Critics say this effectively results in taxation of income that falls close to, or below, subsistence levels, raising broader questions about whether PAYE in Zimbabwe functions as a progressive tax or a regressive extraction mechanism.

Lawmakers further argued that structural imbalances allow higher-income earners greater flexibility to reduce effective tax exposure through deductions and financial planning, while salaried workers remain fully visible to tax authorities and taxed at source.

The motion noted that lower-income employees bear the most consistent tax burden, while wealthier individuals often benefit from exemptions or optimisation opportunities unavailable to ordinary workers.

Regional comparison exposes disparity

Comparisons with regional and international peers underscore Zimbabwe’s unusually low tax-free threshold.

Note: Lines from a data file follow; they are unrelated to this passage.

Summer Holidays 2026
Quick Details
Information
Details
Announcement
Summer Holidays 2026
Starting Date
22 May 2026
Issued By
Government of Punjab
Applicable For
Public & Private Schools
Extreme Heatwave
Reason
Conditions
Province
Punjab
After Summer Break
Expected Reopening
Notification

South Africa maintains a tax-free threshold of about US$6,450 per year, Mauritius US$9,350, Botswana US$2,900, and the United States roughly US$12,000 annually.

Zimbabwe’s equivalent — approximately US$1,200 per year — places taxation deep into low-income earnings, widening the tax net far below regional norms.

Reliance on formal workers

Although not explicitly framed in those terms during debate, legislators suggested that PAYE has become one of government’s most reliable revenue streams because it is easily collected from formally employed workers who have limited avenues for avoidance.

Tshuma warned the structure could produce unintended economic consequences, including incentives for under-declaration of salaries, informal employment arrangements and tax avoidance behaviour between employers and employees.

Lawmakers are now pushing for wide-ranging reforms, including raising the tax-free threshold to at least US$500 per month, introducing inflation-indexed tax bands, easing rates for lower-income earners and tightening loopholes benefiting high-income taxpayers.

Proponents argue that reform is necessary not only to ease pressure on workers but also to rebuild confidence in Zimbabwe’s tax system and strengthen long-term compliance.